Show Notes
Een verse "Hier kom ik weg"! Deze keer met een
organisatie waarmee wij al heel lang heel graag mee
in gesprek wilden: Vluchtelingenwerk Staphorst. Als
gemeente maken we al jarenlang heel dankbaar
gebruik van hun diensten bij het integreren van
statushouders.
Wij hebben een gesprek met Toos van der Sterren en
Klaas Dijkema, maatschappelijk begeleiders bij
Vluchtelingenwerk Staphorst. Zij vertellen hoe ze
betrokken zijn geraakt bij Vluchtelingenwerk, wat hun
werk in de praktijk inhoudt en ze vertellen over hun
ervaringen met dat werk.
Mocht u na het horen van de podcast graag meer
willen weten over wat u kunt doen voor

==========

Work required. Print only the lines from the one with "Vluchtelingenwerk Staphorst. Zij" to the end of the records, both included.

Reply.
Vluchtelingenwerk Staphorst. Zij vertellen hoe ze
betrokken zijn geraakt bij Vluchtelingenwerk, wat hun
werk in de praktijk inhoudt en ze vertellen over hun
ervaringen met dat werk.
Mocht u na het horen van de podcast graag meer
willen weten over wat u kunt doen voor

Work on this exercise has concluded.